Task description:
Only the text belongs in the copy. Transcribe the data exactly and drop any pictures.

━━━ Information shown ━━━

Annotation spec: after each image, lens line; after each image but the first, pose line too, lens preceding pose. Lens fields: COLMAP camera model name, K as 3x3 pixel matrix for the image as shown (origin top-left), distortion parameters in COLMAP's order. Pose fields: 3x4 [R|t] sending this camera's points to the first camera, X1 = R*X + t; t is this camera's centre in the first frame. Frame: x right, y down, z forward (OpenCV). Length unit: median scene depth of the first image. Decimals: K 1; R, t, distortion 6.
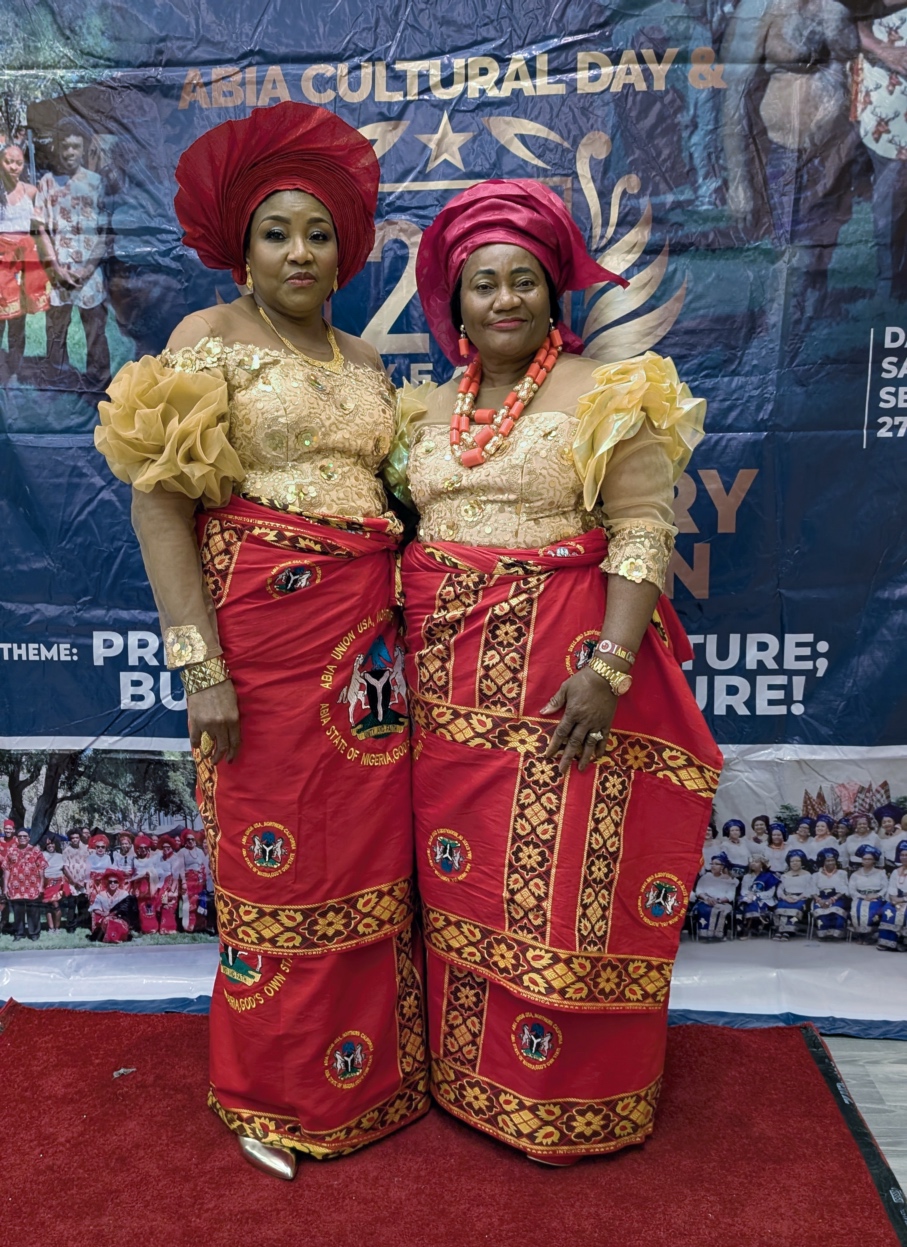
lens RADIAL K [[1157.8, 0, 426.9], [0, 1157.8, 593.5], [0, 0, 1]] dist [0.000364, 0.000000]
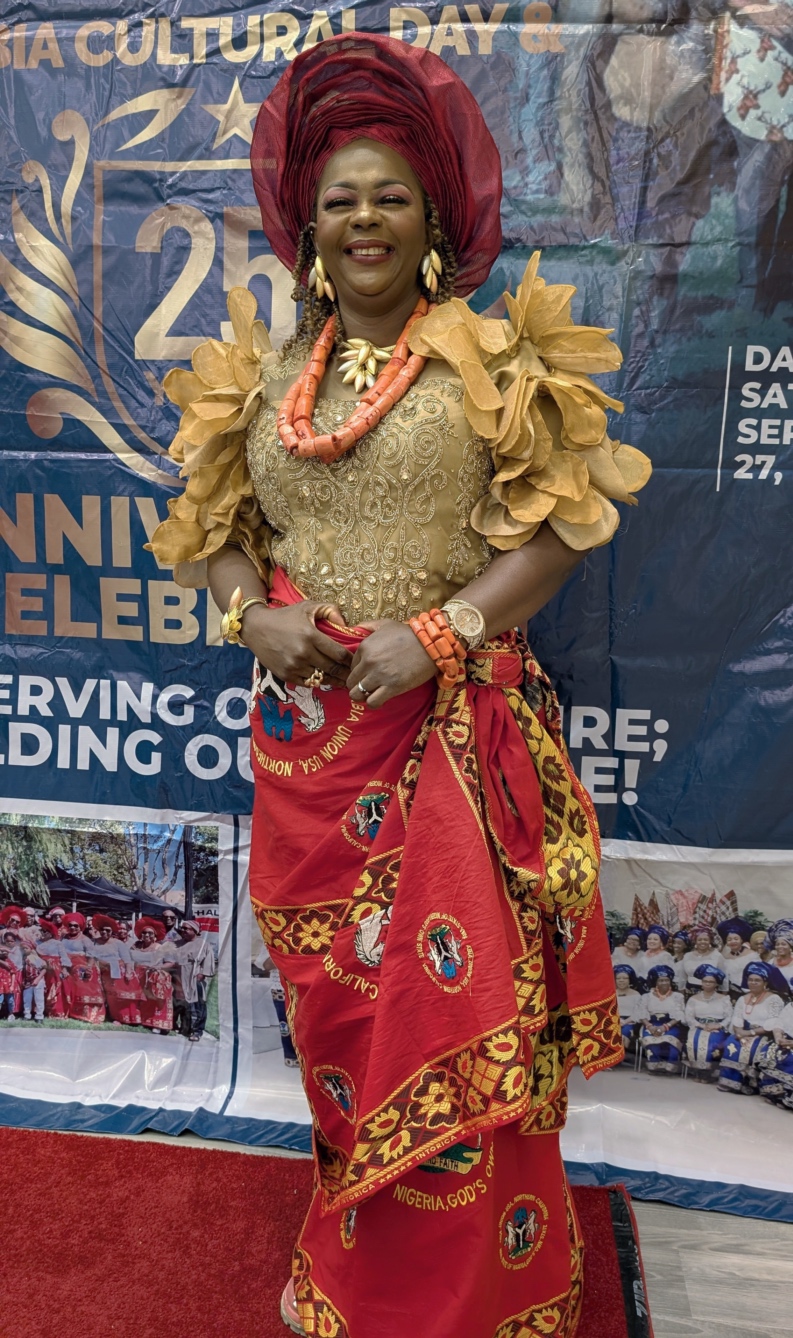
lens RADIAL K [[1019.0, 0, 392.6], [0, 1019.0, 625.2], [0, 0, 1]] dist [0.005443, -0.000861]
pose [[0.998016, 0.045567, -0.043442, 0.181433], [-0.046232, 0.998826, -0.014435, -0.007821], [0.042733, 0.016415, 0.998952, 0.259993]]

━━━

The answer:
Annotation spec: after each image, lens line; after each image but the first, pose line too, lens preceding pose. Lens fields: COLMAP camera model name, K as 3x3 pixel matrix for the image as shown (origin top-left), distortion parameters in COLMAP's order. Pose fields: 3x4 [R|t] sending this camera's points to the first camera, X1 = R*X + t; t is this camera's centre in the first frame. Frame: x right, y down, z forward (OpenCV). Length unit: median scene depth of the first image. Decimals: K 1; R, t, distortion 6.
lens RADIAL K [[1157.8, 0, 426.9], [0, 1157.8, 593.5], [0, 0, 1]] dist [0.000364, 0.000000]
lens RADIAL K [[1019.0, 0, 392.6], [0, 1019.0, 625.2], [0, 0, 1]] dist [0.005443, -0.000861]
pose [[0.998016, 0.045567, -0.043442, 0.181433], [-0.046232, 0.998826, -0.014435, -0.007821], [0.042733, 0.016415, 0.998952, 0.259993]]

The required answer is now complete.